Our computer still isn't working, but I am borrowing my mom's laptop (thanks, Mom!) so I can keep feeding my addiction.
On my mom's blog, Life Not Wasted Or Lost, she had a post about the five-word challenge. It is a deal where someone in the blogosphere sends you five words and you have to write a little sumthin' sumthin' about each word as it applies to your life. So, I signed up!
But, being that Janie B. is my mother and knows me very well, she gave me five words which have deep significance in my life and it will be very hard for me to keep each word to a paragraph. Again, thanks Mom! But, I am up for the challenge...
Yikes. That's a big one. All I ever wanted to be growing up was a mother. No career aspirations outside the realm of domestic goddess. I didn't get to be a wife or a mom until my thirties, therefore my twenties were somewhat torturous as I yearned for a settled life with a family. And having a child wasn't easy for me. We tried for 13 months before I finally went into surgery for three different kinds of endometriosis. My birth experience was brutal and I wouldn't wish it on my worst enemy. And then I settled into post-partum depression for about six months. It was rough and a far, far cry from what I had imagined motherhood would be. Motherhood has been a well worth it challenge that has reduced me to screaming tears sometimes, but I wouldn' t have it any other way. It has left me emotionally raw with searing wounds that may never go away. However, none of this has stopped me from wanting to do it all over again! I can't imagine my life without my son. He is a dream come true.
I have a love/hate relationship with poetry. In college, one of my bachelor's degrees was English with an emphasis in Creative Writing and Poetry. I wasn't half bad at it. It was also humbling and full of literature-type-I'm-better-than-you- know-it-alls who drove me crazy. I love poetry for its grace and metaphors and genius, and I hate it for the ache it gives me in my gut. Poetry gives me anxiety because people expect me to write it - I was good at it and was accepted into the master's program (although I turned it down). And it gives me anxiety because I wonder, "Should I be writing poetry just because I'm good at it? Even if I'm not drawn to it?" I love to read it, I hate feeling guilty because I'm not writing it. I don't yearn to write poetry. Therefore, I have a love/hate relationship with poetry. As soon as I can rid myself of the guilt of not writing poetry and disappointing everyone, then I can once again enjoy reading it.
Love it. I've always been musical - I grew up playing the piano and was in Choir all through junior high and high school. I miss my piano - it is at my mother's house because we don't have room for it. Someday ... someday. I do yearn to play the piano. I was never a prodigy or anything, but I did enjoy playing. I took lessons for 12 years and stopped when I went to college. I'd like to take lessons again someday. For now, I get my music fix by singing to my son and listening to my faves, like the Indigo Girls, Stevie Wonder, Al Green, Brandi Carlisle, and Fleetwood Mac. I had my son's birth cards read when he was born by my friend, Marianne, and the cards said he would be musical, as well. Which is already true because he dances and moves his head around at the slightest note! My husband is also obsessed with music and can beat out the rhythm like a drum from almost any song.
Love it.
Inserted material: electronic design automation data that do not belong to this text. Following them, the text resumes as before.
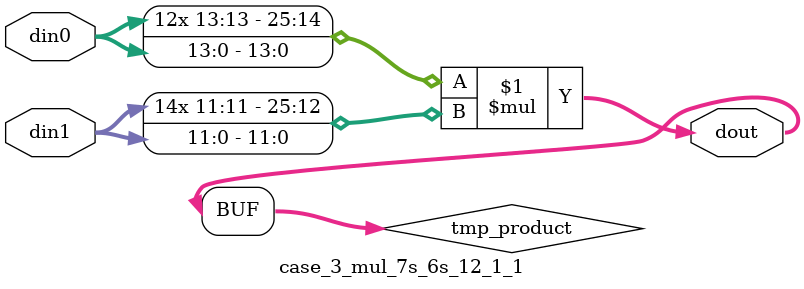
<source format=v>

`timescale 1 ns / 1 ps

 module case_3_mul_7s_6s_12_1_1(din0, din1, dout);
parameter ID = 1;
parameter NUM_STAGE = 0;
parameter din0_WIDTH = 14;
parameter din1_WIDTH = 12;
parameter dout_WIDTH = 26;

input [din0_WIDTH - 1 : 0] din0; 
input [din1_WIDTH - 1 : 0] din1; 
output [dout_WIDTH - 1 : 0] dout;

wire signed [dout_WIDTH - 1 : 0] tmp_product;



























assign tmp_product = $signed(din0) * $signed(din1);








assign dout = tmp_product;





















endmodule

</source>
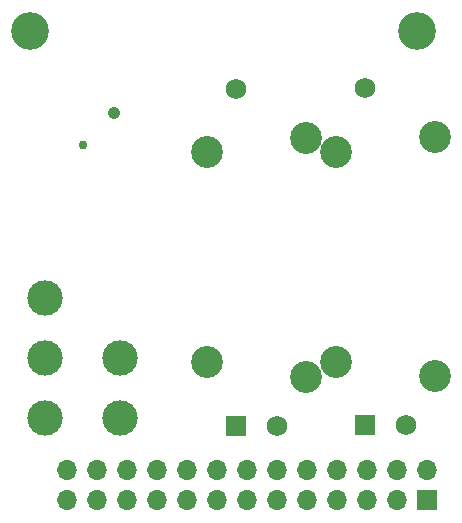
<source format=gbr>
G04 #@! TF.GenerationSoftware,KiCad,Pcbnew,7.0.9*
G04 #@! TF.CreationDate,2025-01-29T12:58:33-06:00*
G04 #@! TF.ProjectId,powertrain,706f7765-7274-4726-9169-6e2e6b696361,rev?*
G04 #@! TF.SameCoordinates,Original*
G04 #@! TF.FileFunction,Soldermask,Bot*
G04 #@! TF.FilePolarity,Negative*
%FSLAX46Y46*%
G04 Gerber Fmt 4.6, Leading zero omitted, Abs format (unit mm)*
G04 Created by KiCad (PCBNEW 7.0.9) date 2025-01-29 12:58:33*
%MOMM*%
%LPD*%
G01*
G04 APERTURE LIST*
%ADD10R,1.750000X1.750000*%
%ADD11C,1.750000*%
%ADD12C,2.700000*%
%ADD13C,3.000000*%
%ADD14C,3.200000*%
%ADD15R,1.700000X1.700000*%
%ADD16O,1.700000X1.700000*%
%ADD17C,0.750000*%
%ADD18C,1.050000*%
G04 APERTURE END LIST*
D10*
X63900000Y-57116000D03*
D11*
X67400000Y-57116000D03*
X63900000Y-28616000D03*
D12*
X69850000Y-52966000D03*
X61450000Y-51766000D03*
X61450000Y-33966000D03*
X69850000Y-32766000D03*
D13*
X43180000Y-56515000D03*
X36830000Y-51435000D03*
X36830000Y-56515000D03*
X36830000Y-46355000D03*
D10*
X52978000Y-57166000D03*
D11*
X56478000Y-57166000D03*
X52978000Y-28666000D03*
D12*
X58928000Y-53016000D03*
X50528000Y-51816000D03*
X50528000Y-34016000D03*
X58928000Y-32816000D03*
D13*
X43180000Y-51435000D03*
D14*
X35560000Y-23749000D03*
X68326000Y-23749000D03*
D15*
X69215000Y-63500000D03*
D16*
X69215000Y-60960000D03*
X66675000Y-63500000D03*
X66675000Y-60960000D03*
X64135000Y-63500000D03*
X64135000Y-60960000D03*
X61595000Y-63500000D03*
X61595000Y-60960000D03*
X59055000Y-63500000D03*
X59055000Y-60960000D03*
X56515000Y-63500000D03*
X56515000Y-60960000D03*
X53975000Y-63500000D03*
X53975000Y-60960000D03*
X51435000Y-63500000D03*
X51435000Y-60960000D03*
X48895000Y-63500000D03*
X48895000Y-60960000D03*
X46355000Y-63500000D03*
X46355000Y-60960000D03*
X43815000Y-63500000D03*
X43815000Y-60960000D03*
X41275000Y-63500000D03*
X41275000Y-60960000D03*
X38735000Y-63500000D03*
X38735000Y-60960000D03*
D17*
X40023142Y-33382858D03*
D18*
X42710148Y-30695852D03*
M02*

</source>
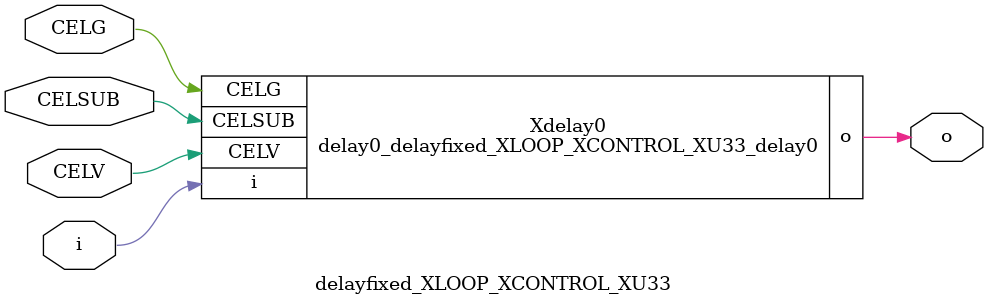
<source format=v>

module delay0_delayfixed_XLOOP_XCONTROL_XU33_delay0 (i, CELV, o,
CELG,CELSUB);
input CELV;
input i;
output o;
input CELSUB;
input CELG;
endmodule


//Celera Confidential Do Not Copy delayfixed_XLOOP_XCONTROL_XU33
//Celera Confidential Symbol Generator
//TYPE:fixed Egde:rise
module delayfixed_XLOOP_XCONTROL_XU33 (CELV,i,o,
CELG,CELSUB);
input CELV;
input i;
output o;
input CELG;
input CELSUB;

//Celera Confidential Do Not Copy delay0_delayfixed_XLOOP_XCONTROL_XU33_delay0
delay0_delayfixed_XLOOP_XCONTROL_XU33_delay0 Xdelay0(
.CELV (CELV),
.i (i),
.o (o),
.CELG (CELG),
.CELSUB (CELSUB)
);
//,diesize,delay0_delayfixed_XLOOP_XCONTROL_XU33_delay0
//Celera Confidential Do Not Copy Module End
//Celera Schematic Generator
endmodule

</source>
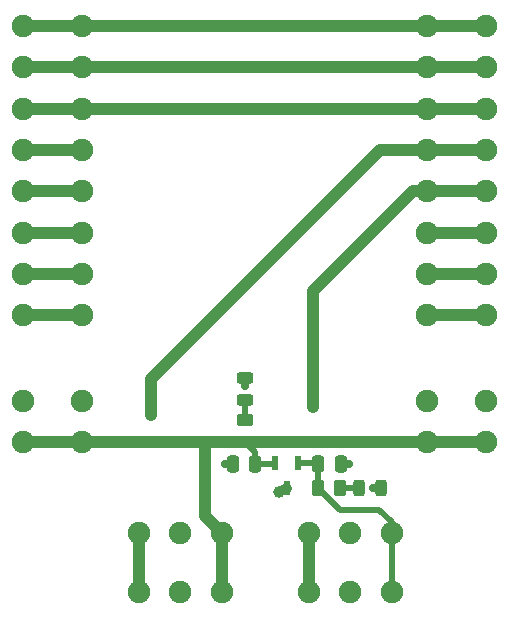
<source format=gtl>
G04 #@! TF.GenerationSoftware,KiCad,Pcbnew,8.0.6*
G04 #@! TF.CreationDate,2024-11-26T19:11:37-08:00*
G04 #@! TF.ProjectId,Constellation STAR ITC V1.0,436f6e73-7465-46c6-9c61-74696f6e2053,rev?*
G04 #@! TF.SameCoordinates,Original*
G04 #@! TF.FileFunction,Copper,L1,Top*
G04 #@! TF.FilePolarity,Positive*
%FSLAX46Y46*%
G04 Gerber Fmt 4.6, Leading zero omitted, Abs format (unit mm)*
G04 Created by KiCad (PCBNEW 8.0.6) date 2024-11-26 19:11:37*
%MOMM*%
%LPD*%
G01*
G04 APERTURE LIST*
G04 Aperture macros list*
%AMRoundRect*
0 Rectangle with rounded corners*
0 $1 Rounding radius*
0 $2 $3 $4 $5 $6 $7 $8 $9 X,Y pos of 4 corners*
0 Add a 4 corners polygon primitive as box body*
4,1,4,$2,$3,$4,$5,$6,$7,$8,$9,$2,$3,0*
0 Add four circle primitives for the rounded corners*
1,1,$1+$1,$2,$3*
1,1,$1+$1,$4,$5*
1,1,$1+$1,$6,$7*
1,1,$1+$1,$8,$9*
0 Add four rect primitives between the rounded corners*
20,1,$1+$1,$2,$3,$4,$5,0*
20,1,$1+$1,$4,$5,$6,$7,0*
20,1,$1+$1,$6,$7,$8,$9,0*
20,1,$1+$1,$8,$9,$2,$3,0*%
G04 Aperture macros list end*
G04 #@! TA.AperFunction,SMDPad,CuDef*
%ADD10RoundRect,0.250000X0.450000X-0.262500X0.450000X0.262500X-0.450000X0.262500X-0.450000X-0.262500X0*%
G04 #@! TD*
G04 #@! TA.AperFunction,SMDPad,CuDef*
%ADD11R,0.600000X1.250000*%
G04 #@! TD*
G04 #@! TA.AperFunction,SMDPad,CuDef*
%ADD12RoundRect,0.250000X0.250000X0.475000X-0.250000X0.475000X-0.250000X-0.475000X0.250000X-0.475000X0*%
G04 #@! TD*
G04 #@! TA.AperFunction,SMDPad,CuDef*
%ADD13RoundRect,0.250000X-0.262500X-0.450000X0.262500X-0.450000X0.262500X0.450000X-0.262500X0.450000X0*%
G04 #@! TD*
G04 #@! TA.AperFunction,SMDPad,CuDef*
%ADD14RoundRect,0.243750X-0.456250X0.243750X-0.456250X-0.243750X0.456250X-0.243750X0.456250X0.243750X0*%
G04 #@! TD*
G04 #@! TA.AperFunction,SMDPad,CuDef*
%ADD15RoundRect,0.243750X0.243750X0.456250X-0.243750X0.456250X-0.243750X-0.456250X0.243750X-0.456250X0*%
G04 #@! TD*
G04 #@! TA.AperFunction,SMDPad,CuDef*
%ADD16RoundRect,0.250000X-0.250000X-0.475000X0.250000X-0.475000X0.250000X0.475000X-0.250000X0.475000X0*%
G04 #@! TD*
G04 #@! TA.AperFunction,ComponentPad*
%ADD17C,1.900000*%
G04 #@! TD*
G04 #@! TA.AperFunction,ViaPad*
%ADD18C,0.700000*%
G04 #@! TD*
G04 #@! TA.AperFunction,ViaPad*
%ADD19C,1.000000*%
G04 #@! TD*
G04 #@! TA.AperFunction,Conductor*
%ADD20C,0.500000*%
G04 #@! TD*
G04 #@! TA.AperFunction,Conductor*
%ADD21C,0.750000*%
G04 #@! TD*
G04 #@! TA.AperFunction,Conductor*
%ADD22C,1.000000*%
G04 #@! TD*
G04 APERTURE END LIST*
D10*
X53100000Y-68225000D03*
X53100000Y-66400000D03*
D11*
X57600000Y-69999999D03*
X55700000Y-69999999D03*
X56650000Y-72100000D03*
D12*
X53999999Y-70100000D03*
X52100001Y-70100000D03*
D13*
X59337498Y-72150000D03*
X61162498Y-72150000D03*
D14*
X53100000Y-62824999D03*
X53100000Y-64700001D03*
D15*
X64687500Y-72150000D03*
X62812498Y-72150000D03*
D16*
X59350000Y-70150000D03*
X61249998Y-70150000D03*
D17*
X39370000Y-57520005D03*
X34370000Y-57520005D03*
X39370000Y-54020005D03*
X34370001Y-54020004D03*
X39370000Y-50520003D03*
X34370000Y-50520003D03*
X39370000Y-47020002D03*
X34370000Y-47020002D03*
X39370000Y-43520002D03*
X34370000Y-43520002D03*
X39370000Y-40020002D03*
X34370000Y-40020002D03*
X39370000Y-36520001D03*
X34370000Y-36520001D03*
X39370000Y-33020000D03*
X34370000Y-33020000D03*
X68580000Y-64770000D03*
X73580000Y-64770000D03*
X68580000Y-68270000D03*
X73580000Y-68270000D03*
X39370000Y-68270000D03*
X34370000Y-68270000D03*
X39370000Y-64770000D03*
X34370000Y-64770000D03*
X51150000Y-75950000D03*
X51150000Y-80950000D03*
X47650000Y-75950000D03*
X47650000Y-80950000D03*
X44149999Y-75950000D03*
X44149999Y-80950000D03*
X68580000Y-33020000D03*
X73580000Y-33020000D03*
X68580000Y-36520000D03*
X73579999Y-36520001D03*
X68580000Y-40020002D03*
X73580000Y-40020002D03*
X68580000Y-43520003D03*
X73580000Y-43520003D03*
X68580000Y-47020003D03*
X73580000Y-47020003D03*
X68580000Y-50520003D03*
X73580000Y-50520003D03*
X68580000Y-54020004D03*
X73580000Y-54020004D03*
X68580000Y-57520005D03*
X73580000Y-57520005D03*
X65545791Y-75950000D03*
X65545791Y-80950000D03*
X62045791Y-75950000D03*
X62045791Y-80950000D03*
X58545790Y-75950000D03*
X58545790Y-80950000D03*
D18*
X61950000Y-70150000D03*
X64012499Y-72150000D03*
D19*
X56050000Y-72500000D03*
D18*
X51400000Y-70100000D03*
X53100000Y-63512500D03*
D19*
X58925000Y-65300000D03*
X45175000Y-66000000D03*
D20*
X61162498Y-73975000D02*
X64500000Y-73975000D01*
X59350000Y-72137498D02*
X59337498Y-72150000D01*
X59350000Y-70150000D02*
X59350000Y-72137498D01*
X64500000Y-73975000D02*
X65545791Y-75020791D01*
X59337498Y-72150000D02*
X61162498Y-73975000D01*
X57600000Y-69999999D02*
X59199999Y-69999999D01*
X59199999Y-69999999D02*
X59350000Y-70150000D01*
X65545791Y-75020791D02*
X65545791Y-75950000D01*
X65545791Y-75950000D02*
X65545791Y-80950000D01*
X64687501Y-72150000D02*
X64012499Y-72150000D01*
X61249998Y-70150000D02*
X61950000Y-70150000D01*
D21*
X56650000Y-72100000D02*
X56450000Y-72100000D01*
D20*
X52100001Y-70100000D02*
X51400000Y-70100000D01*
D21*
X56450000Y-72100000D02*
X56050000Y-72500000D01*
D20*
X53100000Y-62824999D02*
X53100000Y-63512500D01*
X53999999Y-69124999D02*
X53100000Y-68225000D01*
X53999999Y-70100000D02*
X55599999Y-70100000D01*
X55599999Y-70100000D02*
X55700000Y-69999999D01*
D22*
X49750000Y-74550000D02*
X49750000Y-68270000D01*
X51150000Y-80950000D02*
X51150000Y-75950000D01*
D20*
X53999999Y-70100000D02*
X53999999Y-69124999D01*
D22*
X51150000Y-75950000D02*
X49750000Y-74550000D01*
X49750000Y-68270000D02*
X34370000Y-68270000D01*
X73580000Y-68270000D02*
X49750000Y-68270000D01*
D20*
X53100000Y-66400000D02*
X53100000Y-64700001D01*
X61162498Y-72150000D02*
X62812498Y-72150000D01*
D22*
X34370000Y-36520001D02*
X73579999Y-36520001D01*
X34370000Y-33020000D02*
X73580000Y-33020000D01*
X34370000Y-40020002D02*
X73580000Y-40020002D01*
X73580000Y-54020004D02*
X68580000Y-54020004D01*
X68580000Y-57520005D02*
X73580000Y-57520005D01*
X68580000Y-50520003D02*
X73580000Y-50520003D01*
X58545790Y-75950000D02*
X58545790Y-80950000D01*
X58925000Y-55450000D02*
X58925000Y-65300000D01*
X68580000Y-47020003D02*
X67354997Y-47020003D01*
X73580000Y-47020003D02*
X68580000Y-47020003D01*
X67354997Y-47020003D02*
X58925000Y-55450000D01*
X64554997Y-43520003D02*
X68580000Y-43520003D01*
X45200000Y-62875000D02*
X64554997Y-43520003D01*
X45175000Y-66000000D02*
X45175000Y-64550000D01*
X68580000Y-43520003D02*
X73580000Y-43520003D01*
X45175000Y-64550000D02*
X45200000Y-64525000D01*
X44149999Y-75950000D02*
X44149999Y-80950000D01*
X45200000Y-64525000D02*
X45200000Y-62875000D01*
X34370002Y-54020005D02*
X34370001Y-54020004D01*
X39370000Y-54020005D02*
X34370002Y-54020005D01*
X34370000Y-57520005D02*
X39370000Y-57520005D01*
X34370000Y-50520003D02*
X39370000Y-50520003D01*
X34370000Y-43520002D02*
X39370000Y-43520002D01*
X34370000Y-47020002D02*
X39370000Y-47020002D01*
M02*

</source>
Obsessed with it. So is my sister. This is probably because our childhood Christmas's were so great. I love everything about it - cookies, carols, Christmas trees, ornaments, house lights, giving gifts, bright wrapping paper and pretty bows, decorations, hot chocolate, and the coziness of the whole month of December! I freak out over hearing Christmas carols when I go into retail stores and I listen to them in my car beginning in November. I also put my tree up the day after Thanksgiving. I would put it up sooner if my husband would let me. The ironic thing is that my sister and I both married men who grew up not celebrating Christmas. It was new to them and not exactly welcomed at first. But, once my husband celebrated his first Christmas with us and he received all those gifts, he started believing that Christmas isn't so bad after all. Bribery. It works every time.
Love it. I got two bachelor's degrees in college because I love learning so much, one after highschool, and the other when I turned thirty! I have no doubts that I will probably get another degree at some point in my life, whether it be through correspondence or attending a university. I love to read almost anything and everything, including classic literature, fiction, memoirs, mystery, humorous books, textbooks, but excluding romance novels. Yuck. I would like to work in a school setting someday, although I don't think I want a classroom of my own. My ideal job in an ideal world would be to work in a library. Aaaaahhhh, I'd be in heaven all...day...long.
Well, that's the five word challenge! If you would like to do the five word challenge, just let me know in the comments and I will send you five different words, too! It's fun!